Request: Would you retype the records below exactly as they appear?

++++

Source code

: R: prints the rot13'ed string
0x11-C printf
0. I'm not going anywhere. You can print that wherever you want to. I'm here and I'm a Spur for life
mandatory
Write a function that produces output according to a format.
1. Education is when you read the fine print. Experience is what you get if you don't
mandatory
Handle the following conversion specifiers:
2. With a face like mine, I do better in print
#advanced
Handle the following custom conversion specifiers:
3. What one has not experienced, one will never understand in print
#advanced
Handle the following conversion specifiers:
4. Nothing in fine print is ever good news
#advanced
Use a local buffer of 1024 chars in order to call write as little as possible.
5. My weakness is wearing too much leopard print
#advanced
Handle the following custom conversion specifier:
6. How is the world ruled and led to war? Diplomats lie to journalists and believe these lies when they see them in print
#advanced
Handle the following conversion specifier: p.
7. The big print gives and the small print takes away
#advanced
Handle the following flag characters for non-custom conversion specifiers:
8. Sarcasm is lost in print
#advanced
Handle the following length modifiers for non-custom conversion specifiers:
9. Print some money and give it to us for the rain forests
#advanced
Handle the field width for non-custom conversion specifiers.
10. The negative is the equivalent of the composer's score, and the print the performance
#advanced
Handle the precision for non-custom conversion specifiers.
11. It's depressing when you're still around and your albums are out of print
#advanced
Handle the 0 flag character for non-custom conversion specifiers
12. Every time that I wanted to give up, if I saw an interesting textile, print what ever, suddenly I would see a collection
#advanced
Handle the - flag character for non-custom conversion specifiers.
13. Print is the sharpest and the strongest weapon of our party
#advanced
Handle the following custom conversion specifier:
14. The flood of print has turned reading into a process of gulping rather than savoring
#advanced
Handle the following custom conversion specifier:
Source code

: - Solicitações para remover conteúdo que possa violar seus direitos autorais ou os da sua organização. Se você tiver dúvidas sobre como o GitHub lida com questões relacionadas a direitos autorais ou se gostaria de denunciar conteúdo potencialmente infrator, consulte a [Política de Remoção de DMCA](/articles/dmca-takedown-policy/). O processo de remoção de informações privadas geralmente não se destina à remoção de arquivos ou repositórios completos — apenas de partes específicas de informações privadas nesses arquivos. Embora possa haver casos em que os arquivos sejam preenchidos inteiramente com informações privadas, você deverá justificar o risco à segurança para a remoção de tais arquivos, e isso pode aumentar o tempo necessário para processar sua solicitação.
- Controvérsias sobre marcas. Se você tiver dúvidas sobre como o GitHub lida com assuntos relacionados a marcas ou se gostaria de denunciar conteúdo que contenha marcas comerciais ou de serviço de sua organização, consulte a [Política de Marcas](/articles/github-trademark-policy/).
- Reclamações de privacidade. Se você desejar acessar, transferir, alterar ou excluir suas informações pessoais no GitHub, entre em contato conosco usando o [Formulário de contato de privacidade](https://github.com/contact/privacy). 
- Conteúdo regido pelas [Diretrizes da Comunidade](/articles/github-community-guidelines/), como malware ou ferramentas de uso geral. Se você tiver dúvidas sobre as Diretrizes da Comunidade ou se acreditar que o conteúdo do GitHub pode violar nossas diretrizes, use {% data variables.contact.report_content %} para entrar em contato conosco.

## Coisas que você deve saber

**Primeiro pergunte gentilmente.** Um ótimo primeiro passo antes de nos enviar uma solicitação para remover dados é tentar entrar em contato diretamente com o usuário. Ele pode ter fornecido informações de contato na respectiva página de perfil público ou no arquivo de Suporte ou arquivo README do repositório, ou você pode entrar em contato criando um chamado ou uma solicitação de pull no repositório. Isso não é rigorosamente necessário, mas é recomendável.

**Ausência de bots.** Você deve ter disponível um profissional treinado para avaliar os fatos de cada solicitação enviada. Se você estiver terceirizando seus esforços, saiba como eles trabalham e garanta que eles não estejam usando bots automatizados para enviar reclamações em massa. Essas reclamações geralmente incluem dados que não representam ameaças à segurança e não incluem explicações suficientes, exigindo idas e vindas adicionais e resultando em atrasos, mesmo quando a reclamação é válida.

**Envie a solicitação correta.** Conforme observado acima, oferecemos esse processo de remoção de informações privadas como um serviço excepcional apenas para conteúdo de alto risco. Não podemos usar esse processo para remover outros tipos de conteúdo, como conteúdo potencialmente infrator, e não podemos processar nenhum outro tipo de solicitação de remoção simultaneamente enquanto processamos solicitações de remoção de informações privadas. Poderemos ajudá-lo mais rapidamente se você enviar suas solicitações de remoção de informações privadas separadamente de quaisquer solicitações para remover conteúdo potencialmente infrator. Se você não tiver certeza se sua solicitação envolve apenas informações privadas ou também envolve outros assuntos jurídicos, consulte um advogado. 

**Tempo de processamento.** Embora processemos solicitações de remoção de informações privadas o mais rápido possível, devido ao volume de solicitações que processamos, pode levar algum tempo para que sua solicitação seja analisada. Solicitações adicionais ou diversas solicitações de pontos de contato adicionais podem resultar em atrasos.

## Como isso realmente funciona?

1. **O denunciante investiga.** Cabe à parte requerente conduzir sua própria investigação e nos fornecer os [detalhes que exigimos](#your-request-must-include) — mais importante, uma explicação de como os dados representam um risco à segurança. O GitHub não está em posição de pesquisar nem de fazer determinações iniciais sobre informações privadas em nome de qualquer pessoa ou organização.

++++

Solution for this problem:
Source code

: R: prints the rot13'ed string
0x11-C printf
0. I'm not going anywhere. You can print that wherever you want to. I'm here and I'm a Spur for life
mandatory
Write a function that produces output according to a format.
1. Education is when you read the fine print. Experience is what you get if you don't
mandatory
Handle the following conversion specifiers:
2. With a face like mine, I do better in print
#advanced
Handle the following custom conversion specifiers:
3. What one has not experienced, one will never understand in print
#advanced
Handle the following conversion specifiers:
4. Nothing in fine print is ever good news
#advanced
Use a local buffer of 1024 chars in order to call write as little as possible.
5. My weakness is wearing too much leopard print
#advanced
Handle the following custom conversion specifier:
6. How is the world ruled and led to war? Diplomats lie to journalists and believe these lies when they see them in print
#advanced
Handle the following conversion specifier: p.
7. The big print gives and the small print takes away
#advanced
Handle the following flag characters for non-custom conversion specifiers:
8. Sarcasm is lost in print
#advanced
Handle the following length modifiers for non-custom conversion specifiers:
9. Print some money and give it to us for the rain forests
#advanced
Handle the field width for non-custom conversion specifiers.
10. The negative is the equivalent of the composer's score, and the print the performance
#advanced
Handle the precision for non-custom conversion specifiers.
11. It's depressing when you're still around and your albums are out of print
#advanced
Handle the 0 flag character for non-custom conversion specifiers
12. Every time that I wanted to give up, if I saw an interesting textile, print what ever, suddenly I would see a collection
#advanced
Handle the - flag character for non-custom conversion specifiers.
13. Print is the sharpest and the strongest weapon of our party
#advanced
Handle the following custom conversion specifier:
14. The flood of print has turned reading into a process of gulping rather than savoring
#advanced
Handle the following custom conversion specifier:
Source code

: - Solicitações para remover conteúdo que possa violar seus direitos autorais ou os da sua organização. Se você tiver dúvidas sobre como o GitHub lida com questões relacionadas a direitos autorais ou se gostaria de denunciar conteúdo potencialmente infrator, consulte a [Política de Remoção de DMCA](/articles/dmca-takedown-policy/). O processo de remoção de informações privadas geralmente não se destina à remoção de arquivos ou repositórios completos — apenas de partes específicas de informações privadas nesses arquivos. Embora possa haver casos em que os arquivos sejam preenchidos inteiramente com informações privadas, você deverá justificar o risco à segurança para a remoção de tais arquivos, e isso pode aumentar o tempo necessário para processar sua solicitação.
- Controvérsias sobre marcas. Se você tiver dúvidas sobre como o GitHub lida com assuntos relacionados a marcas ou se gostaria de denunciar conteúdo que contenha marcas comerciais ou de serviço de sua organização, consulte a [Política de Marcas](/articles/github-trademark-policy/).
- Reclamações de privacidade. Se você desejar acessar, transferir, alterar ou excluir suas informações pessoais no GitHub, entre em contato conosco usando o [Formulário de contato de privacidade](https://github.com/contact/privacy). 
- Conteúdo regido pelas [Diretrizes da Comunidade](/articles/github-community-guidelines/), como malware ou ferramentas de uso geral. Se você tiver dúvidas sobre as Diretrizes da Comunidade ou se acreditar que o conteúdo do GitHub pode violar nossas diretrizes, use {% data variables.contact.report_content %} para entrar em contato conosco.

## Coisas que você deve saber

**Primeiro pergunte gentilmente.** Um ótimo primeiro passo antes de nos enviar uma solicitação para remover dados é tentar entrar em contato diretamente com o usuário. Ele pode ter fornecido informações de contato na respectiva página de perfil público ou no arquivo de Suporte ou arquivo README do repositório, ou você pode entrar em contato criando um chamado ou uma solicitação de pull no repositório. Isso não é rigorosamente necessário, mas é recomendável.

**Ausência de bots.** Você deve ter disponível um profissional treinado para avaliar os fatos de cada solicitação enviada. Se você estiver terceirizando seus esforços, saiba como eles trabalham e garanta que eles não estejam usando bots automatizados para enviar reclamações em massa. Essas reclamações geralmente incluem dados que não representam ameaças à segurança e não incluem explicações suficientes, exigindo idas e vindas adicionais e resultando em atrasos, mesmo quando a reclamação é válida.

**Envie a solicitação correta.** Conforme observado acima, oferecemos esse processo de remoção de informações privadas como um serviço excepcional apenas para conteúdo de alto risco. Não podemos usar esse processo para remover outros tipos de conteúdo, como conteúdo potencialmente infrator, e não podemos processar nenhum outro tipo de solicitação de remoção simultaneamente enquanto processamos solicitações de remoção de informações privadas. Poderemos ajudá-lo mais rapidamente se você enviar suas solicitações de remoção de informações privadas separadamente de quaisquer solicitações para remover conteúdo potencialmente infrator. Se você não tiver certeza se sua solicitação envolve apenas informações privadas ou também envolve outros assuntos jurídicos, consulte um advogado. 

**Tempo de processamento.** Embora processemos solicitações de remoção de informações privadas o mais rápido possível, devido ao volume de solicitações que processamos, pode levar algum tempo para que sua solicitação seja analisada. Solicitações adicionais ou diversas solicitações de pontos de contato adicionais podem resultar em atrasos.

## Como isso realmente funciona?

1. **O denunciante investiga.** Cabe à parte requerente conduzir sua própria investigação e nos fornecer os [detalhes que exigimos](#your-request-must-include) — mais importante, uma explicação de como os dados representam um risco à segurança. O GitHub não está em posição de pesquisar nem de fazer determinações iniciais sobre informações privadas em nome de qualquer pessoa ou organização.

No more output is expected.